For chromatographic separation, the sample is introduced along with a mobile phase that passes through a stationary phase. The mobile phase is a moving liquid and is characterized by its composition, solubility, UV transparency, viscosity, and miscibility with other solvents. A stationary phase is a stationary complex that can be a stagnant bulk liquid, a liquid layer on the solid phase, or an interfacial layer between liquid and solid. In HPLC, the stationary phase is usually in the form of a column filled with very small porous particles, and the liquid mobile phase is moved through the column by a pump. The advance of HPLC is mainly the development of the new columns, which need new particles, new stationary phases (particle coatings), and improved procedures for filling the column. The pump plays an important role to force a liquid (mobile phase) through at a specific flow rate (milliliters per minute). The injector aids to introduce the liquid sample into the flow stream of the mobile phase. The column is present in the center of instrument and vital component of HPLC, and the column’s stationary phase divides the sample components of concentration using various physical and chemical parameters. In order to detect the individual molecules that elute from the column the detector is used. The computer usually functions as the data system, and the computer not only controls all the elements of the HPLC instrument, but it also receives the signal from the detector that used to determine the retention time, the sample components, and quantitative analysis. Different separation mechanisms were used based on the different properties of the stationary phase of the column. There are two main types include normal phase chromatography, reverse phase chromatography, ion exchange, size exclusion chromatography, and affinity chromatography. In this method, the columns are packed with polar inorganic particles and a nonpolar mobile phase is used to run through the stationary phase. Normal phase chromatography is mostly used for the refining of crude samples, the separation of polar samples, or analytical separations by thin layer chromatography.

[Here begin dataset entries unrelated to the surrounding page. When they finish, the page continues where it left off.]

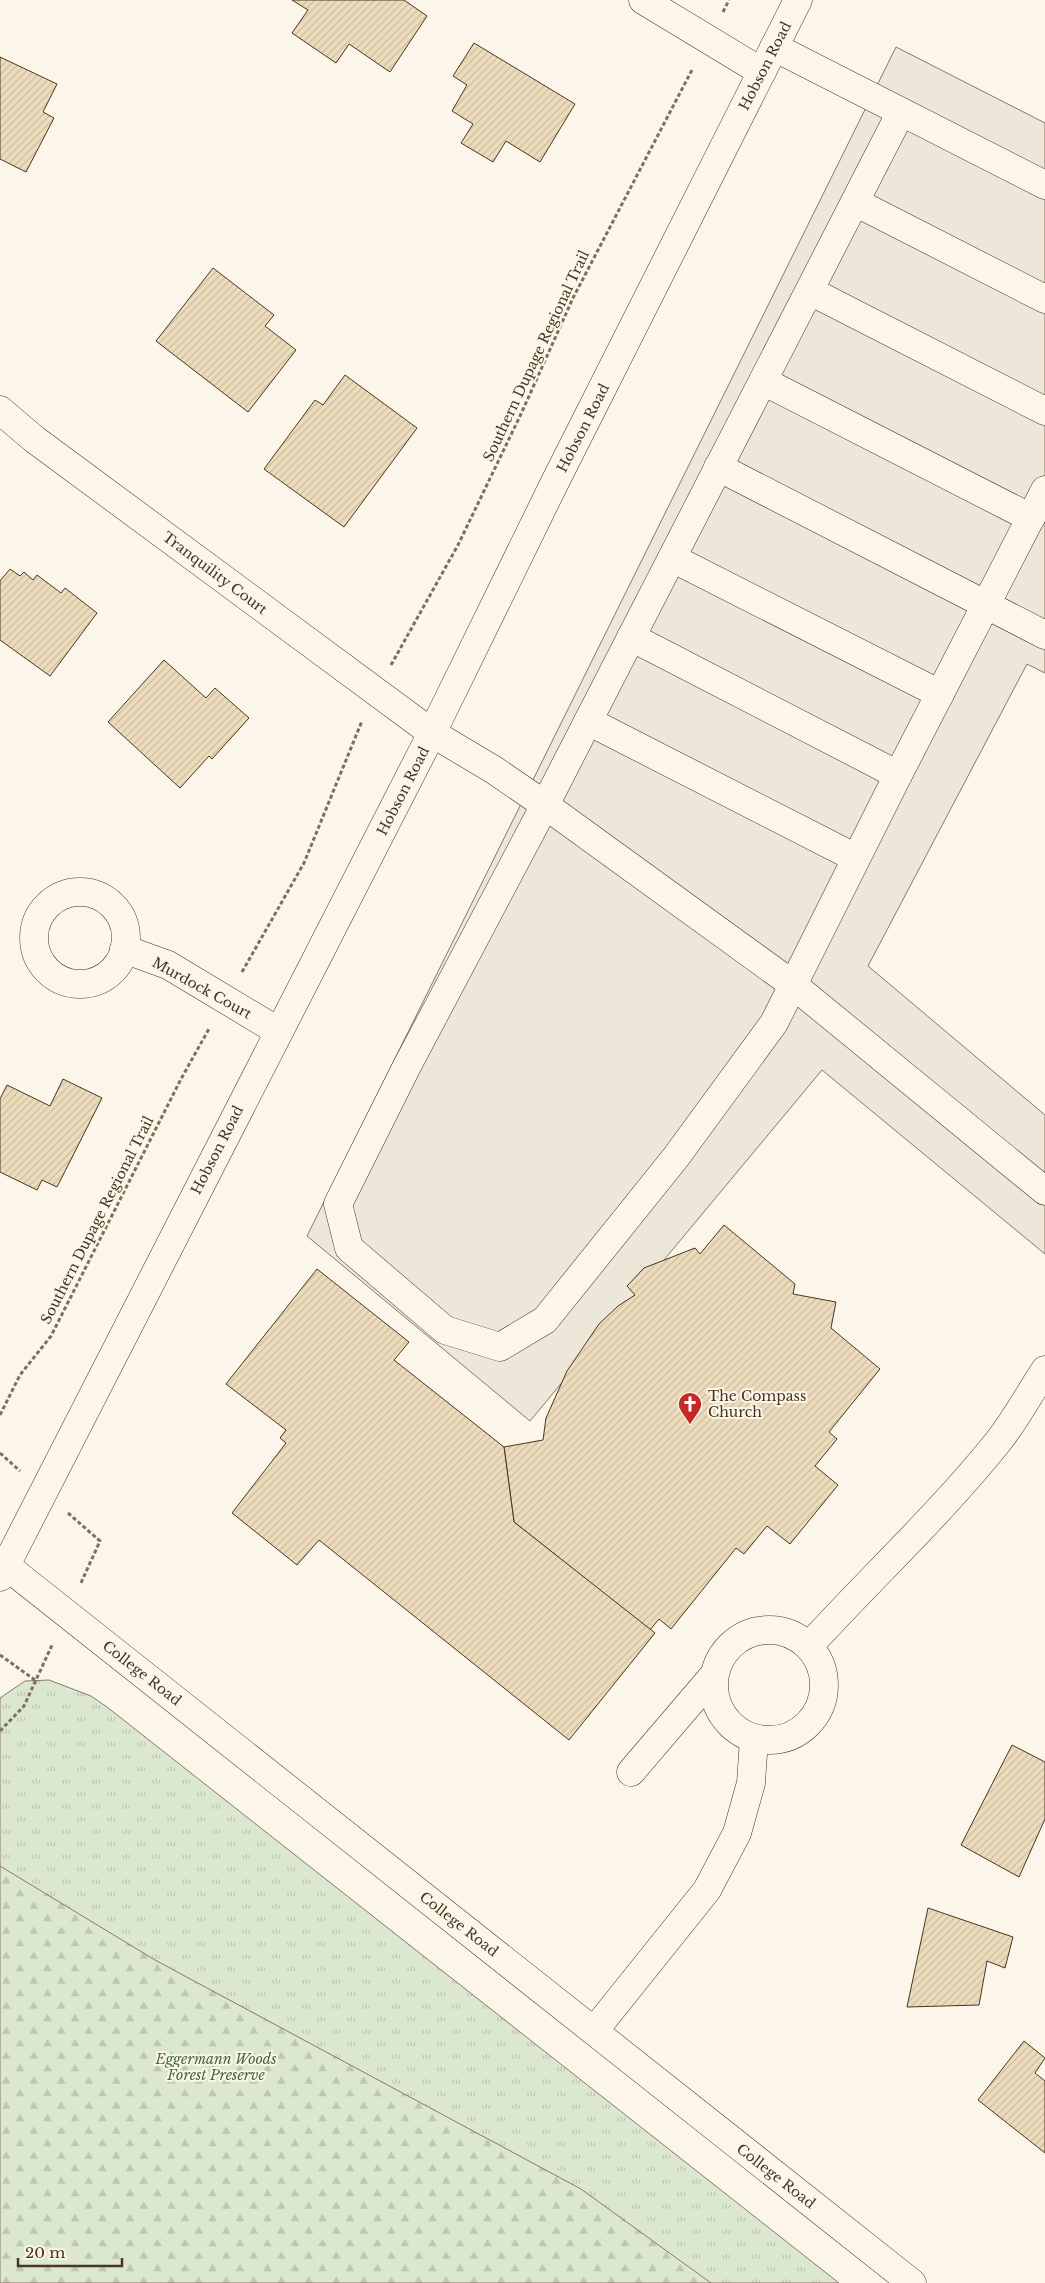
<svg xmlns="http://www.w3.org/2000/svg" width="1045" height="2283" font-family="'Libre Baskerville',serif">
	<style>
		.grass { fill: url(#grass-tufts); stroke: #887966 }
		.forest { fill: url(#forest-firs); stroke: #887966 }
		.parking { fill: #ede7d9; stroke: #887966 }
		.building { fill: url(#building-hatch); stroke: #4a3520 }
		.lines { fill: none; stroke-linecap: round; stroke-linejoin: round }
		.minor-casing { stroke: #4a3520; stroke-width: 29 }
		.major-casing { stroke: #4a3520; stroke-width: 29 }
		.path { stroke: #7f6f5c; stroke-width: 3; stroke-dasharray: 4 2.5; stroke-linecap: butt }
		.minor { stroke: #fbf6e9; stroke-width: 28 }
		.major { stroke: #fbf6e9; stroke-width: 28 }
		.labels { text-anchor: middle; dominant-baseline: central; stroke-width: 4; stroke-linejoin: round; paint-order: stroke }
		.street-label { font-size: 14px; fill: #4a3520; stroke: #fbf6e9 }
		.poi-label { font-size: 14px; fill: #4a3520; stroke: #fbf6e9; text-anchor: start }
		.park-label { font-size: 14px; font-style: italic; fill: #436837; stroke: #fbf6e9 }
	</style>
	<defs>
		<pattern id="grass-tufts" width="24" height="20" patternUnits="userSpaceOnUse" patternTransform="scale(1.25)"><rect width="24" height="20" fill="#dce7d0"/><path d="M3 7l-1-3M5 7V3M7 7l1-3M15 17l-1-3M17 17v-4M19 17l1-3" fill="none" stroke="#bec7b2"/></pattern>
		<pattern id="forest-firs" width="22" height="20" patternUnits="userSpaceOnUse" patternTransform="scale(1.25)"><rect width="22" height="20" fill="#dce7d0"/><path d="M5 1l3.5 6h-7zM16 11l3.5 6h-7z" fill="#bec7b2"/></pattern>
		<pattern id="building-hatch" width="6" height="6" patternUnits="userSpaceOnUse" patternTransform="scale(1.25)"><rect width="6" height="6" fill="#ecdcbc"/><path d="M-1 1l2-2M0 6l6-6M5 7l2-2" fill="none" stroke="#ccbda1"/></pattern>
	</defs>
	<rect width="100%" height="100%" fill="#fbf6e9"/>
	<!-- grass -->
	<path class="grass" d="M49,1680L91,1696L107,1707L839,2283H0V1698L25,1681Z"/>
	<!-- forest -->
	<path class="forest" d="M0,1866L155,1960L581,2189L711,2283H0Z"/>
	<!-- parking -->
	<path class="parking" d="M896,47L1045,123V673L1027,664L868,966L1045,1115V1254L822,1070L530,1421L307,1236Z"/>
	<!-- building -->
	<g class="building">
		<path d="M292,0H404L427,16L390,72L349,44L336,63L292,33L308,10Z"/>
		<path d="M474,43L575,104L540,162L506,141L493,162L461,143L473,124L452,111L467,85L453,76Z"/>
		<path d="M0,57L57,84L43,112L54,118L26,172L0,159Z"/>
		<path d="M213,268L274,315L265,326L296,350L248,412L156,341Z"/>
		<path d="M345,375L417,428L344,527L264,469L315,400L323,405Z"/>
		<path d="M10,569L20,576L24,572L33,580L37,575L61,593L65,588L97,613L50,676L0,640V581Z"/>
		<path d="M164,660L206,698L215,688L249,718L212,759L209,756L180,788L108,722Z"/>
		<path d="M63,1079L102,1098L57,1187L42,1180L37,1190L0,1172V1099L7,1085L50,1106Z"/>
		<path d="M724,1225L795,1284L793,1294L836,1302L831,1328L880,1369L829,1432L837,1439L815,1466L838,1485L790,1544L767,1526L744,1554L736,1548L671,1629L659,1619L650,1630L514,1522L504,1447L543,1440L546,1418L567,1371L599,1324L618,1306L635,1295L627,1286L644,1268L695,1248L700,1254Z"/>
		<path d="M317,1269L409,1342L394,1360L504,1447L514,1522L655,1633L569,1740L319,1540L297,1565L232,1513L286,1443L280,1438L286,1430L226,1384Z"/>
		<path d="M1012,1745L1045,1762V1819L1019,1877L961,1845Z"/>
		<path d="M928,1908L1013,1937L1005,1968L987,1961L979,2005L907,2007Z"/>
		<path d="M1024,2041L1045,2058L1035,2073L1045,2081V2153L978,2100Z"/>
	</g>
	<g class="lines">
		<!-- minor casing -->
		<g class="minor-casing">
			<g id="minor">
				<path d="M643,0L762,72"/>
				<path d="M774,47L1045,185"/>
				<path d="M901,112L545,805L406,1068L338,1204L349,1248L445,1330L500,1347L545,1320L676,1157L774,1023L898,775L1045,490"/>
				<path d="M855,202L1045,299"/>
				<path d="M810,291L1045,411"/>
				<path d="M763,381L1031,518"/>
				<path d="M0,410L34,439L432,733L494,770L545,805L792,984L1045,1191"/>
				<path d="M718,467L1045,635"/>
				<path d="M672,558L940,694"/>
				<path d="M631,637L898,775"/>
				<path d="M588,721L856,858"/>
				<circle cx="80" cy="938" r="46"/>
				<path d="M124,949L168,965L278,1031"/>
				<circle cx="769" cy="1685" r="55"/>
				<path d="M809,1646C871,1578 939,1515 997,1443C1015,1421 1029,1394 1045,1370"/>
				<path d="M631,1772L713,1676"/>
				<path d="M594,2031L707,1890L737,1833L751,1783L754,1739"/>
			</g>
		</g>
		<!-- major casing -->
		<g class="major-casing">
			<g id="major">
				<path d="M0,1561L912,2283"/>
				<path d="M0,1577L432,733L554,484L798,0"/>
			</g>
		</g>
		<!-- path -->
		<g class="path">
			<path d="M723,12L729,0"/>
			<path d="M391,665L458,545L521,414L573,298L693,68"/>
			<path d="M242,972L304,863L362,721"/>
			<path d="M0,1415L20,1375L51,1336L181,1079L210,1027"/>
			<path d="M0,1453L20,1471"/>
			<path d="M68,1513L100,1541L80,1585"/>
			<path d="M0,1655L35,1680"/>
			<path d="M0,1731L24,1706L53,1643"/>
		</g>
		<!-- minor -->
		<use href="#minor" class="minor"/>
		<!-- major -->
		<use href="#major" class="major"/>
	</g>
	<!-- icons -->
	<defs>
		<g id="church-pin" transform="scale(1.25)"><path d="M0 17L-7.5 6A9.5 9.5 0 1 1 7.5 6Z" fill="#c62828" stroke="#fbf6e9"/><path d="M-1.2-6h2.4v3.5h3.3v2.4h-3.3V6h-2.4V-.1h-3.3v-2.4h3.3Z" fill="#fff"/></g>
	</defs>
	<g fill-rule="evenodd">
		<use href="#church-pin" x="690" y="1404"/>
	</g>
	<g class="labels">
		<!-- street labels -->
		<g class="street-label">
			<text transform="translate(765 66) rotate(-63)">Hobson Road</text>
			<text transform="translate(536 356) rotate(-65)">Southern Dupage Regional Trail</text>
			<text transform="translate(583 428) rotate(-63)">Hobson Road</text>
			<text transform="translate(215 573) rotate(37)">Tranquility Court</text>
			<text transform="translate(403 791) rotate(-63)">Hobson Road</text>
			<text transform="translate(202 988) rotate(29)">Murdock Court</text>
			<text transform="translate(217 1150) rotate(-63)">Hobson Road</text>
			<text transform="translate(97 1220) rotate(-63)">Southern Dupage Regional Trail</text>
			<text transform="translate(142 1673) rotate(38)">College Road</text>
			<text transform="translate(459 1924) rotate(38)">College Road</text>
			<text transform="translate(776 2176) rotate(38)">College Road</text>
		</g>
		<!-- poi labels -->
		<g class="poi-label">
			<text x="708" y="1396">The Compass<tspan x="708" dy="16">Church</tspan></text>
		</g>
		<!-- park labels -->
		<g class="park-label">
			<text x="216" y="2059">Eggermann Woods<tspan x="216" dy="16">Forest Preserve</tspan></text>
		</g>
	</g>
	<!-- scale -->
	<path d="M18 2258v8h104v-8" fill="none" stroke="#4a3520" stroke-width="2.5"/>
	<text x="25" y="2258" font-size="15" fill="#4a3520" stroke="#fbf6e9" stroke-width="4" paint-order="stroke">20 m</text>
</svg>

Reverse Phase (RP) chromatography

In Reverse Phase (RP) chromatography, the stationary phase has a hydrophobic appeal while the mobile phase has a polar character. This process is the opposite of normal-phase chromatography. The interactions in RP-HPLC are measured to be hydrophobic forces, and these forces are initiated by the energies resulting from the disturbance of the dipolar structure of the solvent. The separation is usually depends on the partition of the analytic between the stationary phase and the mobile phase. The solute molecules are in balance between the partially polar mobile phase and the hydrophobic stationary phase. The more hydrophobic molecules have a longer retention time, while the ionized organic compounds, inorganic ions, and polar metal molecules show little or no retention time.

Ion exchange chromatography

The ion exchange instrument is based on electrostatic interactions among hydrated ions from a sample and oppositely charged functional groups in the stationary phase. There are two kinds of mechanisms are used for the separation in one process, the elution consumes a mobile phase that contains opposing ions that would replace the analytic ions and drive them off the column, another process is to add a complexing reagent in the mobile phase and modify the sample species from their initial form. This alteration to the molecules will lead them to elution. In addition to the exchange of ions, ion-exchange stationary phases are able to maintain specific neutral molecules. This procedure is related to the retention of specific ions based on the formation of complexes, and specific ions such as transition metals can be retained on a cation-exchange resin.